• Work item
Please retype the listing below, matching every line exactly.
----------
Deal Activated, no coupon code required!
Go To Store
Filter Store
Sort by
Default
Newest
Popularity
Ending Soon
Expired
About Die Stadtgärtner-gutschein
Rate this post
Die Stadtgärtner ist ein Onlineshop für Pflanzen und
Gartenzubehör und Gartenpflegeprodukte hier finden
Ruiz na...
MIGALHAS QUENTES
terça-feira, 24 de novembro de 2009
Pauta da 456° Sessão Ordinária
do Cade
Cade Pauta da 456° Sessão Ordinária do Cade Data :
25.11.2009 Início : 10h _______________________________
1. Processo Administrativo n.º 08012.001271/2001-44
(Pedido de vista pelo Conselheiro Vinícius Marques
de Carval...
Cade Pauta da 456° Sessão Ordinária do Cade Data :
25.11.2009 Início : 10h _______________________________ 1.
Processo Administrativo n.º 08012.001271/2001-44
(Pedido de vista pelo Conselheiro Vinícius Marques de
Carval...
----------
• Task response
Deal Activated, no coupon code required!
Go To Store
Filter Store
Sort by
Default
Newest
Popularity
Ending Soon
Expired
About Die Stadtgärtner-gutschein
Rate this post
Die Stadtgärtner ist ein Onlineshop für Pflanzen und
Gartenzubehör und Gartenpflegeprodukte hier finden
Ruiz na...
MIGALHAS QUENTES
terça-feira, 24 de novembro de 2009
Pauta da 456° Sessão Ordinária
do Cade
Cade Pauta da 456° Sessão Ordinária do Cade Data :
25.11.2009 Início : 10h _______________________________
1. Processo Administrativo n.º 08012.001271/2001-44
(Pedido de vista pelo Conselheiro Vinícius Marques
de Carval...
Cade Pauta da 456° Sessão Ordinária do Cade Data :
25.11.2009 Início : 10h _______________________________ 1.
Processo Administrativo n.º 08012.001271/2001-44
(Pedido de vista pelo Conselheiro Vinícius Marques de
Carval...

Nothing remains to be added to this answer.